If your mother is minding the child monday-friday then you should be reducing your maintenance for that period or else tell your mother not to mind the child, though obviously that would have a negative impact on your relationship with all of them.


----------



## Poormans (24 Jul 2013)

That was more of a hypothetical question Derek. I would hesitate in changing the existing agreement. Its a verbal agreement and the threat of changing it could lead to a more expensive legal aggreement.
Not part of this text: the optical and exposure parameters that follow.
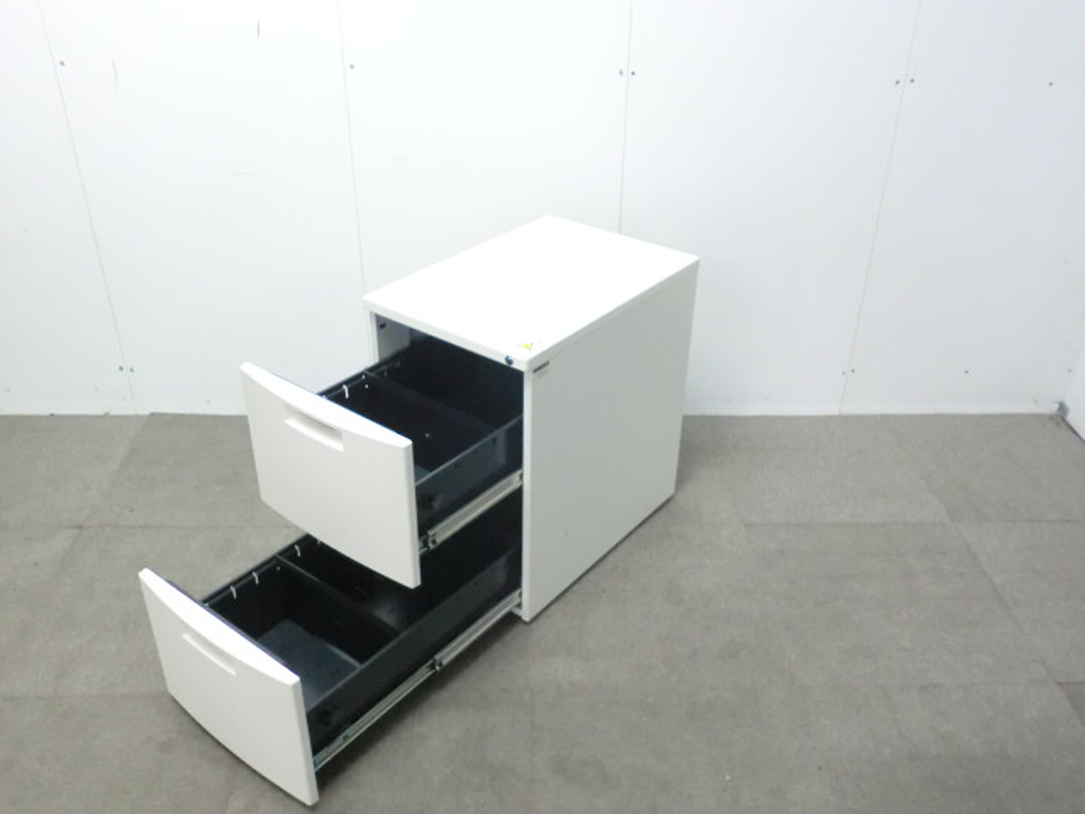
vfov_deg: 44.2
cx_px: 542
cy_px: 407
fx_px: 1003
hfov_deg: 56.8
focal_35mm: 32
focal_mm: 5.8
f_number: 3.5
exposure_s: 1/40
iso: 800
Instead I would suggest to the mother that she give my mother money or ask my mother to ask for money, at least to cover the expense of food.


----------



## Joe_90 (24 Jul 2013)

@poormans, you need to compare the situation to 2 parents providing for a child.  Why should your contributions to bringing up your child qualify and others not?

Anyway to your original point, €100 per week is €5,200 per annum multiply by 2 x 21 = €218,400 to the age of 21.

http://www.independent.ie/business/...dren-can-be-extremely-expensive-26514758.html


----------



## Poormans (6 Aug 2013)

nm


----------



## Poormans (15 Oct 2013)

> Budget 2014 -Single Parents
> -The tax relief credits will be changed from the One Parent Tax Credit to a Single Person Child Carer Tax Credit. Only the primary carer, rather than both single parents, will be able to claim the credit which is of equal value to what it is replacing.



Yay, the cost of maintenance goes up even more. Single fathers (and some mothers) get the raw deal once again. At least its not a fight to the death situation since there are an uneven number of days in the week so those of us on the 3 days get nothing while the "primary carers" on the 4 days get the tax credit. Nice.


----------